RECORD EXCERPTS:
- - -

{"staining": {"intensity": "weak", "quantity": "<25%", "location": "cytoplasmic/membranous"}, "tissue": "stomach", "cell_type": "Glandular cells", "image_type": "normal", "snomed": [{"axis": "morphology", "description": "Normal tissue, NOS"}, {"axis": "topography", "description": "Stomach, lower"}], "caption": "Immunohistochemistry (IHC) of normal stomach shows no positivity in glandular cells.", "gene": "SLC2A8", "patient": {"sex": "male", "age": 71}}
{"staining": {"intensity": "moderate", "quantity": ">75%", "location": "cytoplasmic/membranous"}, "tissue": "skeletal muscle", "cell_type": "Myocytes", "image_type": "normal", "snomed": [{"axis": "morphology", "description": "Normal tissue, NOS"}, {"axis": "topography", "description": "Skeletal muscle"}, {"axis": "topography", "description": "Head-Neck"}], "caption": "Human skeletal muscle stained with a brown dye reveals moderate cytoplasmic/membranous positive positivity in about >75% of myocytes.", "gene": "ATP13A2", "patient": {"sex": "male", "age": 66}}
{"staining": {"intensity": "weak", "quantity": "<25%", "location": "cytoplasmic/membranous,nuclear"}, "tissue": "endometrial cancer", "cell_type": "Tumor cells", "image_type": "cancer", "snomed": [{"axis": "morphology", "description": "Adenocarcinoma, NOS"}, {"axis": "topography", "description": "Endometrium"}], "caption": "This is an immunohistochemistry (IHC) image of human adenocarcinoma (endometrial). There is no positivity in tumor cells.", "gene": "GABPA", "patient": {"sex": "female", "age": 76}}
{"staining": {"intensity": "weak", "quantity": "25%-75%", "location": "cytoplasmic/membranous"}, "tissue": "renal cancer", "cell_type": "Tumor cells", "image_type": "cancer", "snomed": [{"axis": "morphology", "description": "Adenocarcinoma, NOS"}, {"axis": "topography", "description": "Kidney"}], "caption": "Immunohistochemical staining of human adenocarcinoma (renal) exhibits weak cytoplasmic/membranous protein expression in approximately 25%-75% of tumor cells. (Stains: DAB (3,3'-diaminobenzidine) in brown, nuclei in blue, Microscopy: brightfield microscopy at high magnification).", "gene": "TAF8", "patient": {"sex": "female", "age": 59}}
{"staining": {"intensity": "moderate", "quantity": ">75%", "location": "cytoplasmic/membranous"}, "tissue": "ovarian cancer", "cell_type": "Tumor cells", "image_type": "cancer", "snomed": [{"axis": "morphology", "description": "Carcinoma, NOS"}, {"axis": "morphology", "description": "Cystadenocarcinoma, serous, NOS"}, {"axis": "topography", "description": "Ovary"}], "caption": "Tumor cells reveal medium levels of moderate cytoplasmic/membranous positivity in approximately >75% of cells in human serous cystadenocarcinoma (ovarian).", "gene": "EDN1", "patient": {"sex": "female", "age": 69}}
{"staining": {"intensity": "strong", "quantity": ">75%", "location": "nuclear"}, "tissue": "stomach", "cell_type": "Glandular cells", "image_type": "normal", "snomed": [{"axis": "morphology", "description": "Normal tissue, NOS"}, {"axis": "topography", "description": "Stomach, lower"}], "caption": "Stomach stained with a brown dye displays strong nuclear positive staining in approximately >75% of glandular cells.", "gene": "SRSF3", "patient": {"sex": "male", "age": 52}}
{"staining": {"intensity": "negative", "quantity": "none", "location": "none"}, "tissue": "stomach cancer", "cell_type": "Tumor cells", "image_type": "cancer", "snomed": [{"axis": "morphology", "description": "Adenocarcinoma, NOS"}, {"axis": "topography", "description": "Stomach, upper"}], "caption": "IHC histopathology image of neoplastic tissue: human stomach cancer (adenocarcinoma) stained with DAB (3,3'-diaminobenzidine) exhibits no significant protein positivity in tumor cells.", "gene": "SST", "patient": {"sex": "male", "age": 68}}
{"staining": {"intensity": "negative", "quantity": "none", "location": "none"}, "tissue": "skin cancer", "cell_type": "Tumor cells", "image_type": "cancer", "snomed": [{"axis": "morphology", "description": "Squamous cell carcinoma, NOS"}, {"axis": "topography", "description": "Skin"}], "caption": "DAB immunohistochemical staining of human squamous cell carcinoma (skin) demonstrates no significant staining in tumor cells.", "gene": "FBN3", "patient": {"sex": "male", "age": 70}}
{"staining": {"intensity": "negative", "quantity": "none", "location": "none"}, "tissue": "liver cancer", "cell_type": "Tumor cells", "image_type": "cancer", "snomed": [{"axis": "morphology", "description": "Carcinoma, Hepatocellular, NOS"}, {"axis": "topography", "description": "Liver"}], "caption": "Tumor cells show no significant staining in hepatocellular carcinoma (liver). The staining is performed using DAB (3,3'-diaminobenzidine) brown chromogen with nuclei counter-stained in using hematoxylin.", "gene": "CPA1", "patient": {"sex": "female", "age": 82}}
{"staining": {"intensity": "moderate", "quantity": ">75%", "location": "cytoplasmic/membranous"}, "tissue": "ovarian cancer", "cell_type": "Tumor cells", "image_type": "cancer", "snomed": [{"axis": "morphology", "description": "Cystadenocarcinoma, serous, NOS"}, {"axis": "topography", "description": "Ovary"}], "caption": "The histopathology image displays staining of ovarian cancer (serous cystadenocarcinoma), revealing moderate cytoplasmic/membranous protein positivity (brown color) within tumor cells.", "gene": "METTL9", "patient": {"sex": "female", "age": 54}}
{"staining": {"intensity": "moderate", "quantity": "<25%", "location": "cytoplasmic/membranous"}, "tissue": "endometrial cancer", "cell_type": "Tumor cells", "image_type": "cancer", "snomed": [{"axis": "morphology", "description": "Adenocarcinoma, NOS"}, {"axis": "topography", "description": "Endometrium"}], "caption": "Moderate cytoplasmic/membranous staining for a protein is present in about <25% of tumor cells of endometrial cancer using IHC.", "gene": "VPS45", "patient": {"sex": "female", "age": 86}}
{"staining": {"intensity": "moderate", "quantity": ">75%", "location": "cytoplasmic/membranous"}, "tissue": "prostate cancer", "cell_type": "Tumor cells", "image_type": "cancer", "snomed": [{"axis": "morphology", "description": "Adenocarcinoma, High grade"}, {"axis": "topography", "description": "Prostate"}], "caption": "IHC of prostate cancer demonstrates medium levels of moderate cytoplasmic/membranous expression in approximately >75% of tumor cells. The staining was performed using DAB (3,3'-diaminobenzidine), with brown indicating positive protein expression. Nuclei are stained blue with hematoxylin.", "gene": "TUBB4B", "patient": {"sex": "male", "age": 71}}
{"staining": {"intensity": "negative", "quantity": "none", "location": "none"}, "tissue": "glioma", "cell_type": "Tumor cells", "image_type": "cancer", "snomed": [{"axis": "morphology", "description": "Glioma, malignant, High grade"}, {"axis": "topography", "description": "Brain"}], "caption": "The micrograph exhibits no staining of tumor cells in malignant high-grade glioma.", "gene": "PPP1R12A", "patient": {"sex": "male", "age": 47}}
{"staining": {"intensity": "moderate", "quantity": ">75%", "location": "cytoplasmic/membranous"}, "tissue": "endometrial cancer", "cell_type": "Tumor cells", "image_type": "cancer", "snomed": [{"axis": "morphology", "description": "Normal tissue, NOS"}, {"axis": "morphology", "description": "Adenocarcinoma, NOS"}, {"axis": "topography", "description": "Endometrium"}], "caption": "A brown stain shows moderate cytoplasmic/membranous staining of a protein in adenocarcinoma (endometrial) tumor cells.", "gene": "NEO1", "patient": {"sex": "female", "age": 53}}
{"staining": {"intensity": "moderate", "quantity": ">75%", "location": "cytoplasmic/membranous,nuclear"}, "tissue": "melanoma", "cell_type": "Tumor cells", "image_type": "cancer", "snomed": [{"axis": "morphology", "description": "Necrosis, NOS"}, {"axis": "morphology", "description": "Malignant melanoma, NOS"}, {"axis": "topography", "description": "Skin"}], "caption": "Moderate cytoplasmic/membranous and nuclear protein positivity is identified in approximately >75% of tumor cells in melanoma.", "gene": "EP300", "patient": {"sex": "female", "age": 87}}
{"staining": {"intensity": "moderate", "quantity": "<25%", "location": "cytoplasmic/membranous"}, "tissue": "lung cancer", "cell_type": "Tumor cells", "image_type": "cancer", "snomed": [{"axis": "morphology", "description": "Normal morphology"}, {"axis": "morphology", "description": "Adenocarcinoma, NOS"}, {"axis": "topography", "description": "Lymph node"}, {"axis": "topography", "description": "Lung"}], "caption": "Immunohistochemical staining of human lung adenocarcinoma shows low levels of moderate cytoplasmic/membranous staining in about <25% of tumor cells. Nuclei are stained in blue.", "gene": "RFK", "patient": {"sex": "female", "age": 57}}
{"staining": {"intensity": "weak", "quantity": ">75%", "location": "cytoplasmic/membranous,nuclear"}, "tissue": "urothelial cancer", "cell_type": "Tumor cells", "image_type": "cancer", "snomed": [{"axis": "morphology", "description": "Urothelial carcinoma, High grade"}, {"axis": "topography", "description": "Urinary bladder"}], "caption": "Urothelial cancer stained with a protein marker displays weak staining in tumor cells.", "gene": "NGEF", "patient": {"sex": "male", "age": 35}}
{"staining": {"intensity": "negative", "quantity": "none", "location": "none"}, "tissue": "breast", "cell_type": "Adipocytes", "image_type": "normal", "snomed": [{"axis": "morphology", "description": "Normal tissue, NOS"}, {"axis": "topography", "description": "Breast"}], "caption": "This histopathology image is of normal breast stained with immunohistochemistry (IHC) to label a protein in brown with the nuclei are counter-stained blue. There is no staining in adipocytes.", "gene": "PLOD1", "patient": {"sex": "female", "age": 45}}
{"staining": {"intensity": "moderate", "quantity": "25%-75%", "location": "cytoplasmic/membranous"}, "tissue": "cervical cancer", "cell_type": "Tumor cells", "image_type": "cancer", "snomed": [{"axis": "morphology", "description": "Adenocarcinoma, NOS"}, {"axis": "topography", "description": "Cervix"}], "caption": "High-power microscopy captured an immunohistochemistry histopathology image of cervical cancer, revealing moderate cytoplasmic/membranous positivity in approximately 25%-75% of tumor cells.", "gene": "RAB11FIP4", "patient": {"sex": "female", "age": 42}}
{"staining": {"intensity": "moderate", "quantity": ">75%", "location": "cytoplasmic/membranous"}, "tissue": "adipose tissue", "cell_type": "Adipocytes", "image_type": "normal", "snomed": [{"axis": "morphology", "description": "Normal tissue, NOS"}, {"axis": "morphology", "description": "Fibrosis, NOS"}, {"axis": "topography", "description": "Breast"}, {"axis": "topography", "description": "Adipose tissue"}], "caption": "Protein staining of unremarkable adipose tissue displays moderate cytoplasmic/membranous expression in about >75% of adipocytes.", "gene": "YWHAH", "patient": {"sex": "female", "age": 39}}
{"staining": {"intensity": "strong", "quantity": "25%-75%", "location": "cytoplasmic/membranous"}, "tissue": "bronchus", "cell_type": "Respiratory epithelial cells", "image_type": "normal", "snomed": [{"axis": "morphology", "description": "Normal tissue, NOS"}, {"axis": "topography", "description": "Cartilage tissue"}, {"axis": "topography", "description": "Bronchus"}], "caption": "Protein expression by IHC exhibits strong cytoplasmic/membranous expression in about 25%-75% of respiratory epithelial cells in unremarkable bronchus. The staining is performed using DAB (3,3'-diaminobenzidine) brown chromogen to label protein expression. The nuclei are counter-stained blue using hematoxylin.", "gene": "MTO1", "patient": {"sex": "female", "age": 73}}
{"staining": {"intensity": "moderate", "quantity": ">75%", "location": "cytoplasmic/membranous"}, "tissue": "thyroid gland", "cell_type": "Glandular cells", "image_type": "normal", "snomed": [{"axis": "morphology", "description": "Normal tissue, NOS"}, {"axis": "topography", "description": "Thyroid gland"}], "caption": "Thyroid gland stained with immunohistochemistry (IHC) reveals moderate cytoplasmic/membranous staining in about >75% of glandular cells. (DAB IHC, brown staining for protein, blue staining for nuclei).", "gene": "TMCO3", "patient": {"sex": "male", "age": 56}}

- - -

WHAT NEEDS TO BE DONE:
The response should be the listing above, limited to the lines between the one holding "of human squamous" and the one holding "histopathology image displays", inclusive, reproduced exactly.

REPLY:
{"staining": {"intensity": "negative", "quantity": "none", "location": "none"}, "tissue": "skin cancer", "cell_type": "Tumor cells", "image_type": "cancer", "snomed": [{"axis": "morphology", "description": "Squamous cell carcinoma, NOS"}, {"axis": "topography", "description": "Skin"}], "caption": "DAB immunohistochemical staining of human squamous cell carcinoma (skin) demonstrates no significant staining in tumor cells.", "gene": "FBN3", "patient": {"sex": "male", "age": 70}}
{"staining": {"intensity": "negative", "quantity": "none", "location": "none"}, "tissue": "liver cancer", "cell_type": "Tumor cells", "image_type": "cancer", "snomed": [{"axis": "morphology", "description": "Carcinoma, Hepatocellular, NOS"}, {"axis": "topography", "description": "Liver"}], "caption": "Tumor cells show no significant staining in hepatocellular carcinoma (liver). The staining is performed using DAB (3,3'-diaminobenzidine) brown chromogen with nuclei counter-stained in using hematoxylin.", "gene": "CPA1", "patient": {"sex": "female", "age": 82}}
{"staining": {"intensity": "moderate", "quantity": ">75%", "location": "cytoplasmic/membranous"}, "tissue": "ovarian cancer", "cell_type": "Tumor cells", "image_type": "cancer", "snomed": [{"axis": "morphology", "description": "Cystadenocarcinoma, serous, NOS"}, {"axis": "topography", "description": "Ovary"}], "caption": "The histopathology image displays staining of ovarian cancer (serous cystadenocarcinoma), revealing moderate cytoplasmic/membranous protein positivity (brown color) within tumor cells.", "gene": "METTL9", "patient": {"sex": "female", "age": 54}}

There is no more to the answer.